0
votes

I've been reading the paper "In Search of an Understandable Consensus Algorithm". I'm confused with how "term" works.

I have two thoughts.

  1. A term begins with an election, and ends with the next election. The next election may happen due to the crash of the current leader. As long as the current leader works perfectly, the term could be lasting for a very long time.

  2. A term's end is determined when it begins. For example, after a server wins the election, the term begins and plans to end in 30 minutes. Then after 30 minutes, the leader stops sending heartbeats to cause another election.

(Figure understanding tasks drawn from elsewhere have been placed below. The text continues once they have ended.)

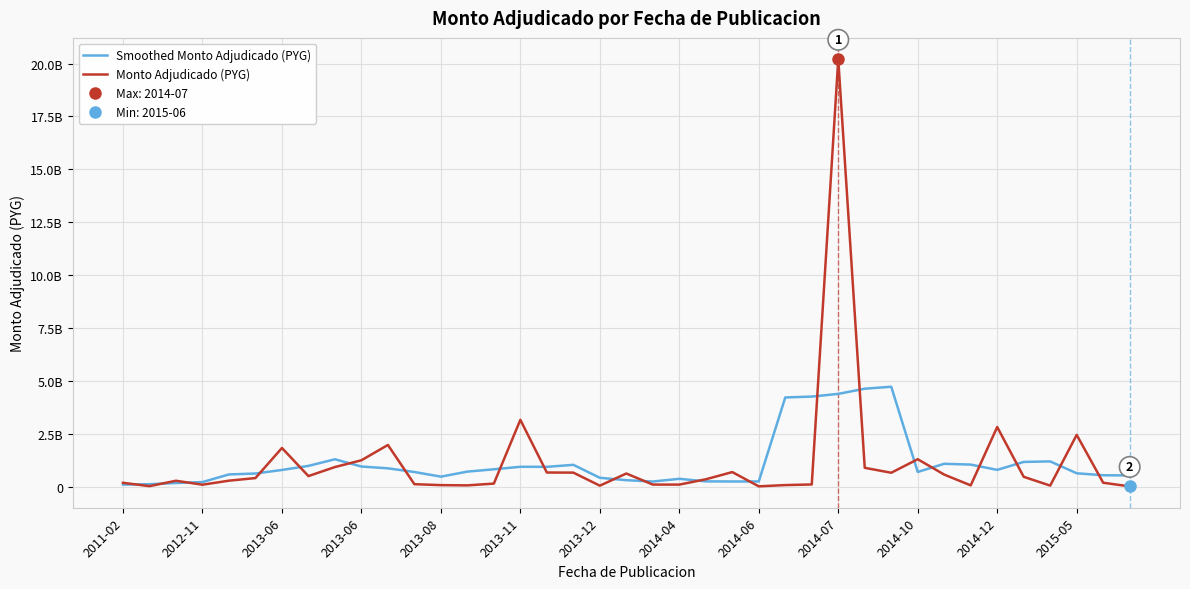

What is the minimum value for Smoothed Monto Adjudicado (PYG)?

96038850.0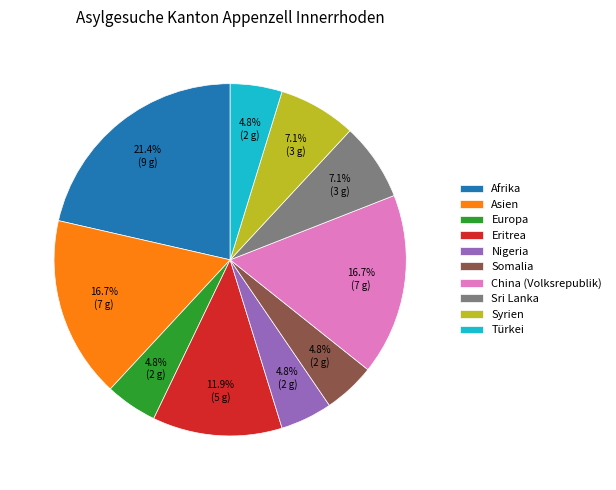

Approximately how many times larger is the value at Somalia compared to Sri Lanka?

0.7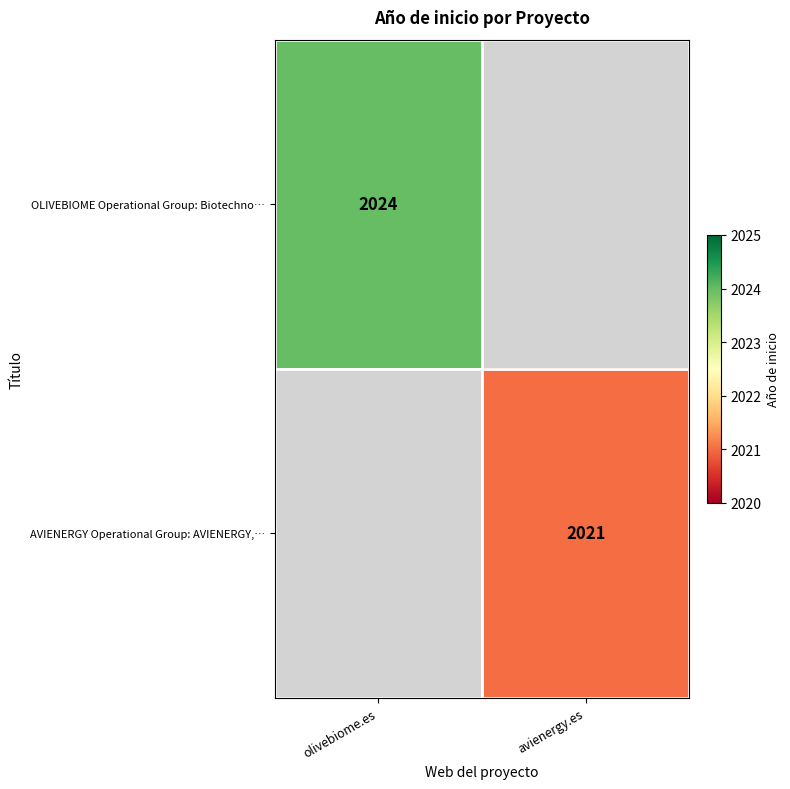

At how many categories does at least one series exceed 2022?

1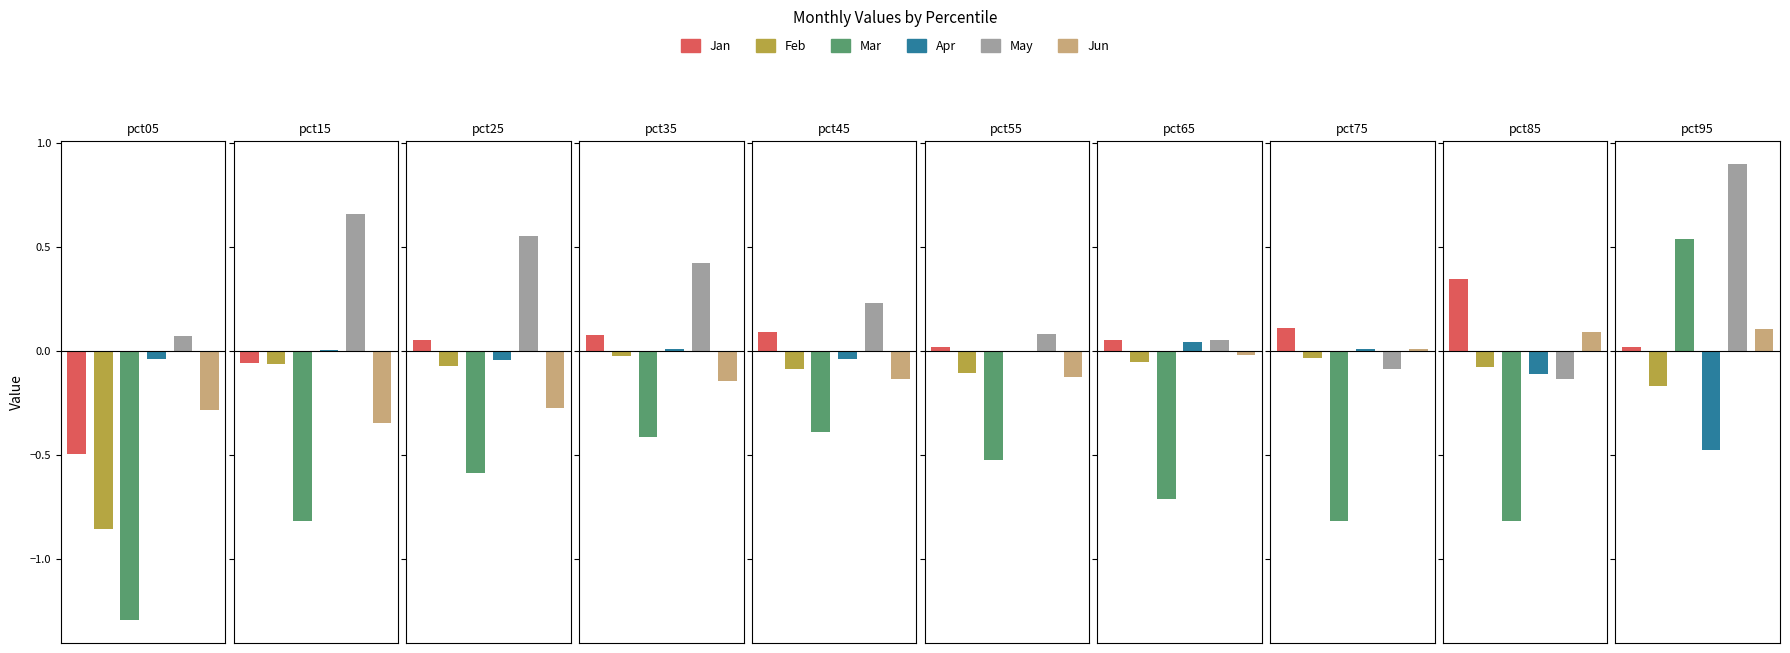

Between pct95 and pct65, which is larger?

pct65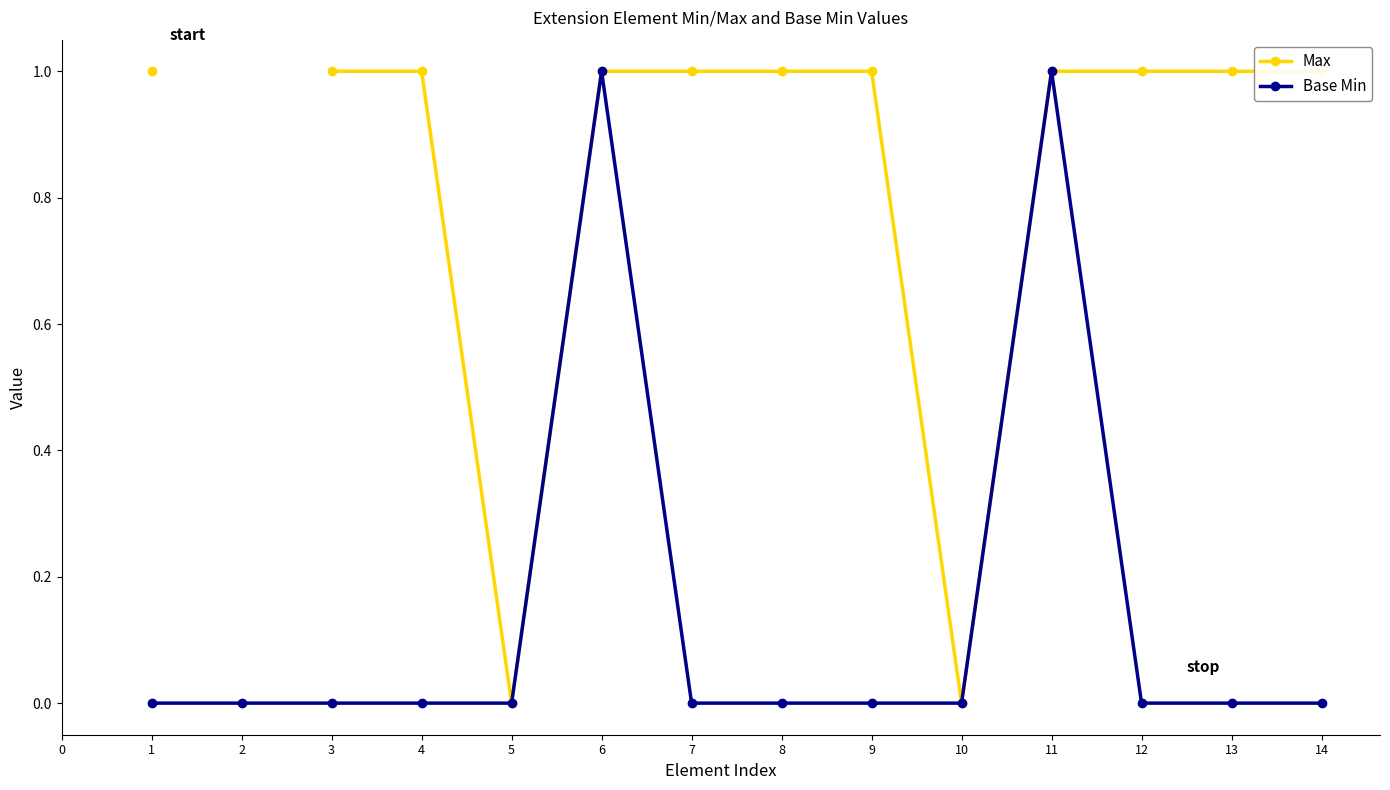

True or false: Max and Base Min intersect in this chart.

False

So which one is correct? I feel like the first thought makes more sense and it provides better performance.

1

1 Answers

0
votes

Either option would work, but your first option is preferable. If you stop sending heartbeats then you likely have to wait for quite some time (a few seconds perhaps) before the new master is elected. You can in theory avoid this wait and trigger an election immediately but elections are always slightly disruptive so one normally design systems to avoid them as much as possible.

The only time an election is really needed is if something has gone wrong: for instance a communication breakdown or some nodes have failed. In practice clusters may run for a very long time (weeks? years?) without a failure, so they do not need more frequent elections.

Also note that terms so not really have a well-defined (global) beginning and end because of the asynchronous nature of communication and the difficulty of pinning down a notion of time in a distributed system. A node may believe a term is still ongoing even though the other nodes all believe it either hasn't started or has finished.